Indonesia 'being left behind' in HIV fight

Published: July 17, 2014

Jakarta. A new United Nations report has highlighted a massive increase in the number of AIDS-related deaths in Indonesia between 2005 and 2013, even as other countries in the region and elsewhere recorded declines, with experts attributing the rise to the high number of people from traditionally low-risk population groups contracting HIV.

The 2014 UNAIDS Gap Report, published on Wednesday, identifies Indonesia among a group of six countries “being left behind” in the push to ensure access to antiretroviral therapy (ART) for people living with HIV/AIDS.

Indonesia — along with the Central African Republic, the Democratic Republic of the Congo, Nigeria, Russia and South Sudan — is facing “the triple threat of high HIV burden, low treatment coverage and no or little decline in new HIV infections,” Geneva-based UNAIDS said.

The report showed that Indonesia accounted for 4 percent of all new HIV infections in 2013, making it the eighth-biggest contributor of new infections worldwide, as well as 2 percent of all AIDS-related deaths last year.

In Asia Pacific, Indonesia is among six countries — along with China, India, Myanmar, Thailand and Vietnam — that account for more than 90 percent of people living with HIV/AIDS in the region.

The number of AIDS-related deaths in Asia and the Pacific fell by 37 percent between 2005 and 2013, the report noted, with countries like Cambodia, Thailand and Myanmar posting hefty declines of 72 percent, 56 percent and 29 percent respectively.

However, the number of AIDS-related deaths in Indonesia actually increased by 427 percent during that same period, with UNAIDS noting that only 8 percent of people in the country living with HIV/AIDS had access to ART.

Indonesia accounted for nearly one in every eight AIDS-related death in Asia and the Pacific last year, the report showed.

“The situation in Indonesia is cause for concern, where new HIV infections increased by 48 percent and the country’s share of new HIV infections in the region reached 23 percent in 2013, second only to India,” the report said.

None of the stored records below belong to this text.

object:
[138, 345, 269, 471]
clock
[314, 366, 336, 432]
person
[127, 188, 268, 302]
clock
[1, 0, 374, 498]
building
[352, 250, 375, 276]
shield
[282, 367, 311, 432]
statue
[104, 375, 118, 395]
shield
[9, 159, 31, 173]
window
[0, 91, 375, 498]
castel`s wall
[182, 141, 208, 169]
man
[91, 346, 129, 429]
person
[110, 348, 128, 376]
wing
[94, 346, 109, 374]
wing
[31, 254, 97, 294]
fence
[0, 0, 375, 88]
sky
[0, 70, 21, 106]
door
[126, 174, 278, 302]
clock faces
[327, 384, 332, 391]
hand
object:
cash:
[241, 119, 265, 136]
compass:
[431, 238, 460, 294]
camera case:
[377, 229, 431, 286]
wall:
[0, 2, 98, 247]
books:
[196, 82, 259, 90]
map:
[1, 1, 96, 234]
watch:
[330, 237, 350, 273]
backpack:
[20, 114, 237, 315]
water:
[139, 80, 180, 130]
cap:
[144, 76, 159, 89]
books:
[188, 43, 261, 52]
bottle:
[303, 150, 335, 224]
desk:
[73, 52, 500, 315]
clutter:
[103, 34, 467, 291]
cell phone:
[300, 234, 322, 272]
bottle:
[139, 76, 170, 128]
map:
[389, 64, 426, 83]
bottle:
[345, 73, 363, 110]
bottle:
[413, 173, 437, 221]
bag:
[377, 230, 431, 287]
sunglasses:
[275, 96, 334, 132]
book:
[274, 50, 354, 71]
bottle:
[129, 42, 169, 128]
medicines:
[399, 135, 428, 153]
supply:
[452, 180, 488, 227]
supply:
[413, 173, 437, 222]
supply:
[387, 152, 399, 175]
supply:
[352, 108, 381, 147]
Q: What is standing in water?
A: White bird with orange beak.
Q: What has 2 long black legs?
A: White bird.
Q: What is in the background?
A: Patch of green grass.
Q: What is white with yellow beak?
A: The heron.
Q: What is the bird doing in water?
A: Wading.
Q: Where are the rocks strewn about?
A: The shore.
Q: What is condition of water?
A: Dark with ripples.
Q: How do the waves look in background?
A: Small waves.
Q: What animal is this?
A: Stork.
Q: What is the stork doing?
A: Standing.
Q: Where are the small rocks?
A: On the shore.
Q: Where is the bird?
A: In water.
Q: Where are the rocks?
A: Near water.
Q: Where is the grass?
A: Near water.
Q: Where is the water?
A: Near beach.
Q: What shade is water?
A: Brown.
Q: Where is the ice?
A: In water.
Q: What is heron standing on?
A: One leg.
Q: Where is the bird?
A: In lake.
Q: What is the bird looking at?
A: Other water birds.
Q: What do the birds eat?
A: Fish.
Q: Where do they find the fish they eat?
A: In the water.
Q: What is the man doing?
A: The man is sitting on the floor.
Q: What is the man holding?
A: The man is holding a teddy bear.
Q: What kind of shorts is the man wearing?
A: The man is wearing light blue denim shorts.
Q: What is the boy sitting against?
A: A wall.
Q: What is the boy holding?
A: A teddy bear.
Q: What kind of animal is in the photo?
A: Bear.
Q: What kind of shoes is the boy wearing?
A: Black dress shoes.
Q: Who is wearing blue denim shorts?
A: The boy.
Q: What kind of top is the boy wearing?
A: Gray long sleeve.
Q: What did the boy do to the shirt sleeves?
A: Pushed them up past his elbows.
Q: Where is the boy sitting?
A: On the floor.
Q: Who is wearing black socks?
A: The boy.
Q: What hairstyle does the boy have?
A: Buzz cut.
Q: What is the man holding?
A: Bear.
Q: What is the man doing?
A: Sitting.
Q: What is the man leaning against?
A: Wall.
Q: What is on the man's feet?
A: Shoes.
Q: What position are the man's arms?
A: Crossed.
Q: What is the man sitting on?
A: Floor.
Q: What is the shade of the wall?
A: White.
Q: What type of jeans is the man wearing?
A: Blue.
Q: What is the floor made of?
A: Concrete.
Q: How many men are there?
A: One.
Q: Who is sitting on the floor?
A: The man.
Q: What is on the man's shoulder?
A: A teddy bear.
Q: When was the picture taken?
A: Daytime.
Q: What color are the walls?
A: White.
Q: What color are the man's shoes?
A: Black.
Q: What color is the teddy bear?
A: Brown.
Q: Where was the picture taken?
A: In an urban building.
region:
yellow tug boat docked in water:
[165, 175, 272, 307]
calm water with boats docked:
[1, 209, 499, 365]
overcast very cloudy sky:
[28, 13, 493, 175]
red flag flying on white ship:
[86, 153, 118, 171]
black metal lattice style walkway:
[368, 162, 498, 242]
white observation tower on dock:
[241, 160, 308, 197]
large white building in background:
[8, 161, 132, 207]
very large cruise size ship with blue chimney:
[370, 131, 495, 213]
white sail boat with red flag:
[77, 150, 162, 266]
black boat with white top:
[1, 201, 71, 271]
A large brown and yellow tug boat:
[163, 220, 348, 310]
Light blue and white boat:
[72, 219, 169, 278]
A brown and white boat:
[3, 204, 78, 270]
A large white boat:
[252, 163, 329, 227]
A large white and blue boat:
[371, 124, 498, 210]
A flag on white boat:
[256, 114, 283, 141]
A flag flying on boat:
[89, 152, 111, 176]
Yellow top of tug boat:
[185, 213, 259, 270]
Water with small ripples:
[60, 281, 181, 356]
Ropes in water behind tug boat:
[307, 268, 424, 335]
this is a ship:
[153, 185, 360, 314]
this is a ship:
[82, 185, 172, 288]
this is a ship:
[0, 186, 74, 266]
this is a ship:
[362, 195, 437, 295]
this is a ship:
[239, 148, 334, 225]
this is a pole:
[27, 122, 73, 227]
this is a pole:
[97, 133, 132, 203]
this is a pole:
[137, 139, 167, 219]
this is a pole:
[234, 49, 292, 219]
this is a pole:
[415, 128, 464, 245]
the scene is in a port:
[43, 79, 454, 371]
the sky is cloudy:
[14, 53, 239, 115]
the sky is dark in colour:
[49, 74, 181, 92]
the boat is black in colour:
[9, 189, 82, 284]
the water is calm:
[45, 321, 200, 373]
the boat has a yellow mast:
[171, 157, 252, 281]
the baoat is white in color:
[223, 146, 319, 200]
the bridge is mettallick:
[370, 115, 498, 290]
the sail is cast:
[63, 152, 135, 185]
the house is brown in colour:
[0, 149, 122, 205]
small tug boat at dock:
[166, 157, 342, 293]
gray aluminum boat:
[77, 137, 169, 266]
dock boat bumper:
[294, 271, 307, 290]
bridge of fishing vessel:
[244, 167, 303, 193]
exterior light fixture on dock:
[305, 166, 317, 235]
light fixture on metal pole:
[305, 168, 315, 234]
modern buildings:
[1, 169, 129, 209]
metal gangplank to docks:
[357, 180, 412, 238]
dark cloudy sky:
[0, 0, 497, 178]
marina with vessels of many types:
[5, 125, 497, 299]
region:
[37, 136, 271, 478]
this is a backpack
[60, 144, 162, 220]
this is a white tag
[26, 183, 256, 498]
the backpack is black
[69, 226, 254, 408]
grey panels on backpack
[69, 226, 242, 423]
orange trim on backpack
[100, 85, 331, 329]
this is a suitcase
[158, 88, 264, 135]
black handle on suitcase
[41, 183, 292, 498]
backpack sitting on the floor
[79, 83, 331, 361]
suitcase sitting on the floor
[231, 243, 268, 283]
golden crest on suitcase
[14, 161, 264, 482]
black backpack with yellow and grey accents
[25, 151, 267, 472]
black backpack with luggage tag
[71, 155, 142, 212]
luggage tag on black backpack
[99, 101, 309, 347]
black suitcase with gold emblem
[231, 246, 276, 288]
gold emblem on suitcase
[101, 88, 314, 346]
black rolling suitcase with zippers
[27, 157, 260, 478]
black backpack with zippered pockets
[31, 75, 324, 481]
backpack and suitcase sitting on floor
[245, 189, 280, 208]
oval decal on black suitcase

UNAIDS said there was a high prevalence of HIV infections among female sex workers, and cited the case of Jayawijaya district in Papua province, where the HIV prevalence among sex workers was 25 percent, compared to the national average of 9 percent.

“While in countries with mature epidemics, HIV prevalence among sex workers is stable, rising HIV prevalence in countries such as Indonesia is a cause for concern,” the report said.

It also said observations suggested that HIV prevalence among gay men and other men who have sex with men was increasing in the country.

Injecting drug users were another high-risk group identified in the report, with an HIV prevalence “several times higher than HIV prevalence in the general population.”

Indonesian HIV/AIDS experts acknowledge the increase in new infections and deaths, saying that Indonesia is on the middle part of an “S curve,” marked by a rapid rise in infections after a slow start, and set to be followed by the numbers leveling off.

“You could say that the epidemic is relatively new in Indonesia compared to other countries such as Thailand,” Kemal Siregar, the secretary of the National AIDS Commission, or KPAN, told the Jakarta Globe on Thursday.

He said that while the UNAIDS report had correctly identified the groups at highest risk of contracting the virus, one largely overlooked and underreported group was housewives who were being infected by their husbands, who had contracted the virus through extramarital sex with a sex worker or another man, or through drug use by injection.

Kemal said these women tended to be from low-income families, and as such were less likely to be aware about their right to access free or subsidized antiretroviral drugs and treatment from the government.